Gary Piazza, Ph.D., professor of pharmacology at the USA College of Medicine and co-lead investigator, discovered and developed a novel RAS inhibitor class.
By Brittany Otis
A researcher at USA Health Mitchell Cancer Institute and the Department of Pharmacology at the University of South Alabama College of Medicine is part of a collaboration to explore a potential treatment for aggressive cancers.
Gary Piazza, Ph.D., professor of pharmacology at the USA College of Medicine and co-lead investigator, discovered and developed a novel RAS inhibitor class. RAS inhibitors may help treat aggressive cancers that are RAS-driven such as pancreatic, colon and lung cancers.
RAS is a protein sending signals to a chain of proteins that converge on the nucleus to alter gene transcription. Mutations of RAS oncogenes signal cancer cells to grow and spread throughout the body. Oncogenes, or cancer-causing genes such as RAS, can transform a cell into a tumor cell, in certain circumstances.
RAS inhibitors have not yet been approved by the U.S. Food and Drug Administration but represent a potential new treatment for aggressive cancers, Piazza said. RAS inhibitors are in clinical trials, but would be limited to patients diagnosed with a specific type of RAS mutation.
Piazza hopes his discovery of a novel class of a RAS inhibitor could prove to be effective for a broader group of patients diagnosed with any type of RAS mutation.
“To receive this grant is an important step forward to accelerate our research so that we can develop more effective and safer therapeutics for patients with aggressive cancers,” Piazza said.
Pancreatic ductal adenocarcinoma (PDA), or pancreatic cancer, is among the deadliest cancers with a 10 percent, five-year survival rate and is often diagnosed in advanced stages. Mutated forms of RAS genes occur in more than 90 percent of patients with PDA.
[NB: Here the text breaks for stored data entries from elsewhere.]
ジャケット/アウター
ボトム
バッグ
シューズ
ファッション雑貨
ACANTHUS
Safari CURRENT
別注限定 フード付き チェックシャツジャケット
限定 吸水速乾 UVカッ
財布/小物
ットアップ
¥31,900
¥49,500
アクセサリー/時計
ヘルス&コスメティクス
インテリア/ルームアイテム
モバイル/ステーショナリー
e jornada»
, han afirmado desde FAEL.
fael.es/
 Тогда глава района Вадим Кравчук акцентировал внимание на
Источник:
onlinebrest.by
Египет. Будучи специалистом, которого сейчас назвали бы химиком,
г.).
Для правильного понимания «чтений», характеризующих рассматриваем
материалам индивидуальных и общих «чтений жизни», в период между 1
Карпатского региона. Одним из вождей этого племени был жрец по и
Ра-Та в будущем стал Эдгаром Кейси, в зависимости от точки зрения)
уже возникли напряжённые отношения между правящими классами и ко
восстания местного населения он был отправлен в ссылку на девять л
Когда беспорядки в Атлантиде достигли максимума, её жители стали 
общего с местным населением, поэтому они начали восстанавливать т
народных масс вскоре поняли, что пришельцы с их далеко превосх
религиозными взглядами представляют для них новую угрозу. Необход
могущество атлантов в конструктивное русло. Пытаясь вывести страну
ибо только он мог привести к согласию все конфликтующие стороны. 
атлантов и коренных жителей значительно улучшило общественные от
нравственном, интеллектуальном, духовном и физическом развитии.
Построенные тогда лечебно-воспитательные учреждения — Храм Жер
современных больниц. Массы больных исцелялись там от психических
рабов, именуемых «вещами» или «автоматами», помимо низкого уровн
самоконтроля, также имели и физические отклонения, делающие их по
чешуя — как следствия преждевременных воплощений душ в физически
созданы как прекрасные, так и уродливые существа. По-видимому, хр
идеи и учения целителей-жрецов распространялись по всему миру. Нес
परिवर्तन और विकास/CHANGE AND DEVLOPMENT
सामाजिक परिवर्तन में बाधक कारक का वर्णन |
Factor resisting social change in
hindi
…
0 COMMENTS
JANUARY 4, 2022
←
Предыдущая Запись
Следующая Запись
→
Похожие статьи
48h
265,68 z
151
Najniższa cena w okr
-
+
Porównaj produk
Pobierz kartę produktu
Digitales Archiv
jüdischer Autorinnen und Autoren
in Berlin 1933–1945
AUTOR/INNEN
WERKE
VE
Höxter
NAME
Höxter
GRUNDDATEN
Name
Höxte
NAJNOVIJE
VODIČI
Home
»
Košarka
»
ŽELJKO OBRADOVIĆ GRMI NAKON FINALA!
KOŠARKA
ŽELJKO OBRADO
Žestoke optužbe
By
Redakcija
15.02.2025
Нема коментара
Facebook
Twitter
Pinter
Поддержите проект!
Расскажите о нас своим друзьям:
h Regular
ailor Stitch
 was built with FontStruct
Piazza spearheads the project with a University of Alabama at Birmingham researcher, Donald Buchsbaum, Ph.D. They plan to continue their research by preparing cancer cells, derived from patients with pancreatic cancer, to evaluate the anticancer activity of their novel RAS inhibitor class.
The grant is part of the Richard A. Elkus, M.D. Eminent Scholars Fund in Gastrointestinal Oncology at UAB. It promotes innovative research and scientific understanding of gastrointestinal cancers, especially pancreatic cancer. The ultimate goal of the fund is to create new therapeutics for thousands of Americans suffering with gastrointestinal cancers.